I am neither black nor poor. Which is why the story of how the American system of justice has been corrupted to line the pockets of corporate America was such a shock and a surprise to me.
An excellent comment by Roadbed Guy to yesterday’s excellent diary by Phoebe Loosinhouse about the dangers of being Michael Brown in Ferguson led me to this outstanding article from the New Yorker by Sarah Stillman about the criminalization of poverty in America.
It’s a long article, but it should be required reading for anyone who wants to understand the justice system in America and what it has become. Private corporations now incarcerate convicted criminals and monitor thousands of Americans on probation or parole, and the numbers are growing.
As an idealistic white middle class boy growing up in the Midwest, I learned to respect the American justice system. It was blind and fair, I was taught, and so I thought. Sometimes it made mistakes, but in general it got it right most of the time, and it worked in spite of bias, wealth, influence, politics, whatever.
So imagine my surprise to learn that poor folks, mostly black it seems, all across America are being set up to fail over and over again for petty crimes – driving without a license, minor drug offenses, jaywalking, being 5 minutes late to a court date – and that they then fall into the privatized justice system that extorts thousands of dollars in fines, fees, and court costs.

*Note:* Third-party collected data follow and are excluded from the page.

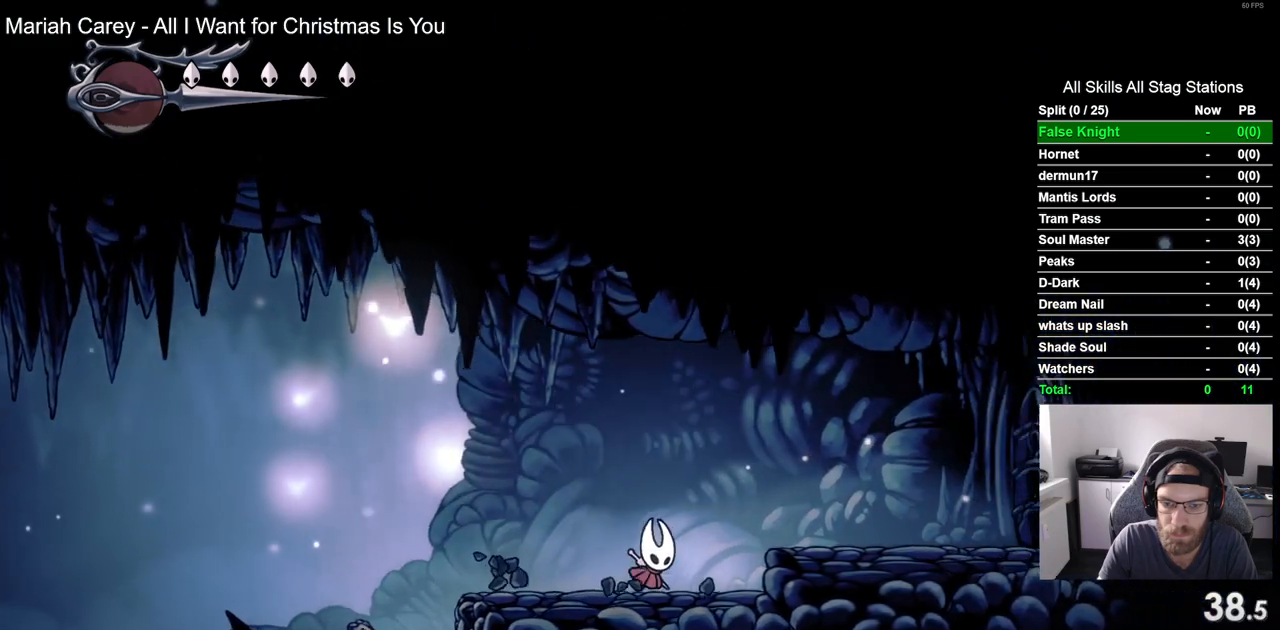
{"dt_ms": 500, "buttons": ["DPAD_RIGHT"], "left_stick": "center", "right_stick": "center", "events": [[250, "CROSS", "up"]]}
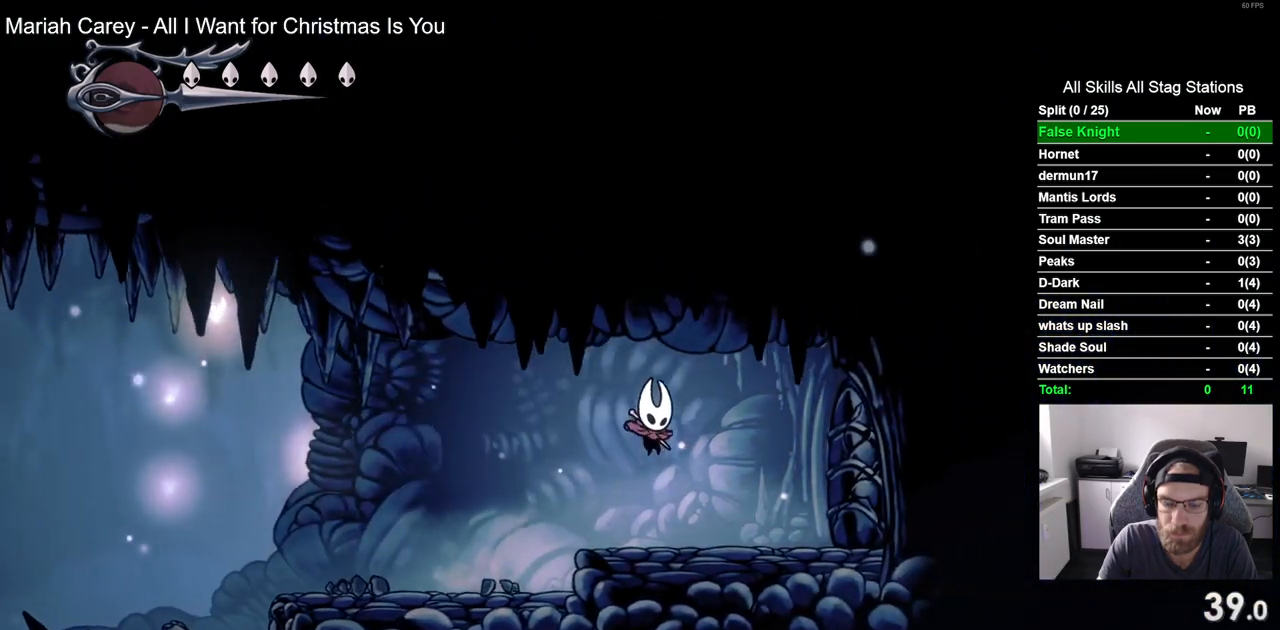
{"dt_ms": 500, "buttons": ["DPAD_RIGHT"], "left_stick": "center", "right_stick": "center"}
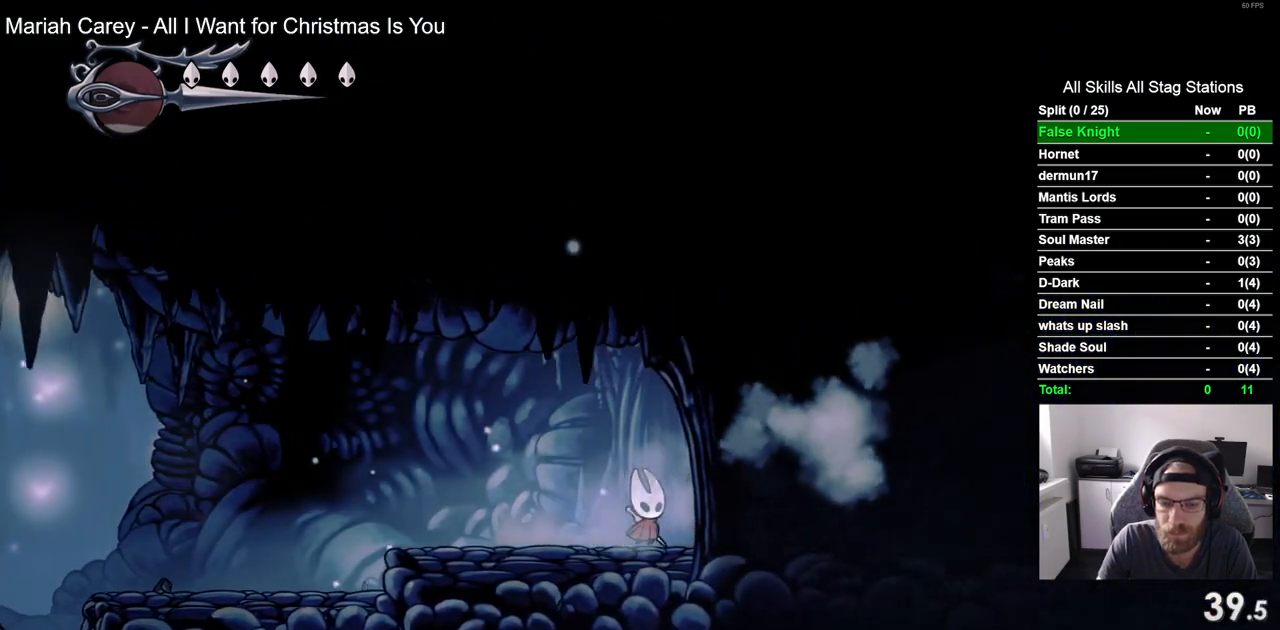
{"dt_ms": 1000, "buttons": ["SQUARE", "DPAD_RIGHT"], "left_stick": "center", "right_stick": "center"}
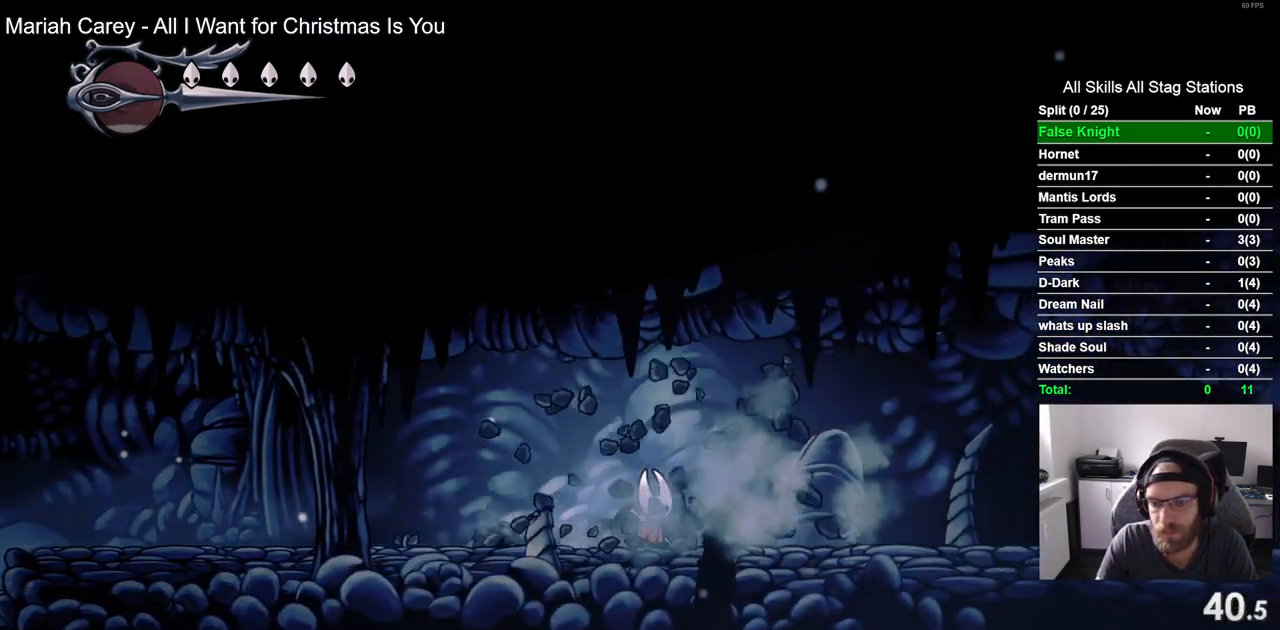
{"dt_ms": 500, "buttons": ["SQUARE", "DPAD_RIGHT"], "left_stick": "center", "right_stick": "center", "events": [[117, "SQUARE", "up"], [400, "SQUARE", "down"]]}
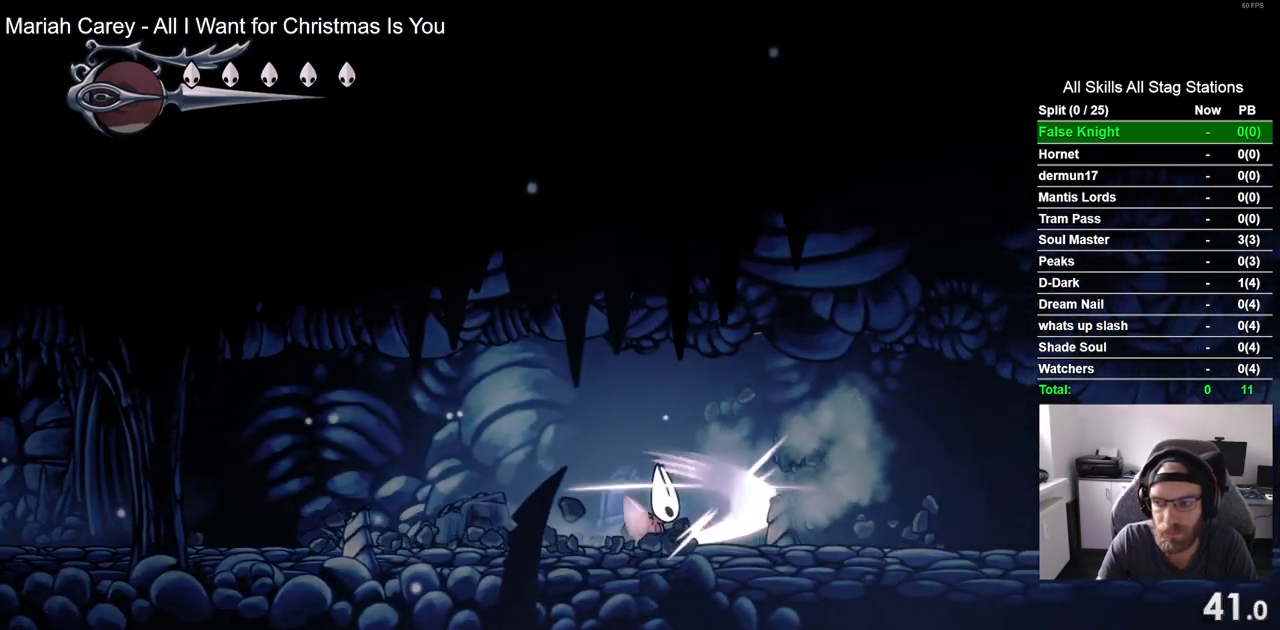
{"dt_ms": 500, "buttons": ["DPAD_RIGHT"], "left_stick": "center", "right_stick": "center", "events": [[33, "SQUARE", "up"], [333, "SQUARE", "down"], [467, "SQUARE", "up"]]}
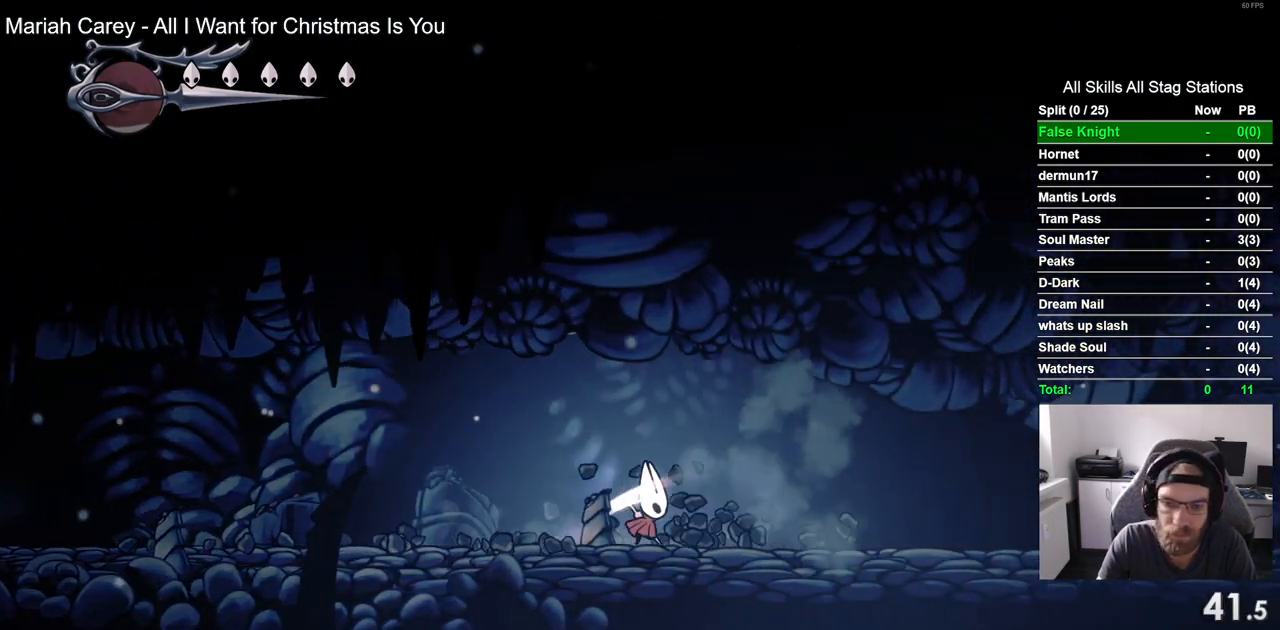
{"dt_ms": 500, "buttons": ["DPAD_RIGHT"], "left_stick": "center", "right_stick": "center", "events": [[233, "SQUARE", "down"], [383, "SQUARE", "up"]]}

The industry aims to shift the financial burden of probation directly onto probationers. Often, this means charging petty offenders—such as those with traffic debts—for a government service that was once provided for free. These probationers aren’t just paying a court-ordered fine; they’re typically paying an ever-growing share of the court’s administrative expenses, as well as a separate fee to the for-profit company that supervises their probation and enforces a payment schedule—a consolidated weekly or monthly set of charges divided between the court and the company. The system is known as “offender-funded” justice.
This “justice” system has been seriously compromised by the trend to privatize the criminal justice system in America. Once a criminal is convicted and turned over to a private justice provider, if they can’t pay, their relatives are called. And if they still can’t pay, they can set up installment payments that guarantee that they will be poor – forever.
Last fall, I spoke with Jack Long, a Georgia attorney who filed a habeas petition on behalf of a client who, after stealing a two-dollar can of beer from a convenience store, was ordered to spend a year wearing an ankle bracelet operated by a company called Sentinel Offender Services. The man wound up owing more than a thousand dollars to the company in fees and late-payment penalties, and started selling his blood plasma to keep pace. It wasn’t enough. Eventually, a judge whose court had an exclusive contract with Sentinel jailed him for the unpaid fees.
When private corporations are paid to incarcerate convicts and monitor parolees, then there is no incentive to ever terminate their sentences, and plenty of incentive to make sure they stay in the system.
With municipal budgets under enormous strain across the country, the industry has also pitched itself as a source of revenue for small courts. “If your municipality is looking to reduce incarceration rates and to increase the collection of fines and court costs in the municipal court, please give our office a call today,” the Georgia-based Freedom Probation Services advertises. In return for an exclusive contract with a municipality, companies like Freedom Probation offer their services to courts for free. The private-probation business has established a presence in such states as Utah, Missouri, Montana, and Colorado, although its home remains in the Cotton Belt.
Many states are forced to rely on the private justice providers due to cutbacks in budgets. And – surprise, surprise – the trend is most pronounced in rural America where the poor have ironically become a major source of income for the courts.
Within the private corrections industry, “alternatives to incarceration”—including probation services and halfway houses—used to be regarded as an afterthought. The size of America’s incarcerated population more than quadrupled in the three decades since 1980, and, in time, the private sector seized an immensely lucrative opportunity; between 1990 and 2009, the number of inmates in private prisons increased seventeen-fold, and revenues for the largest private-prison firm, Corrections Corporation of America (C.C.A.), reached $1.7 billion.
Incarcerating the poor has become a growth industry in America.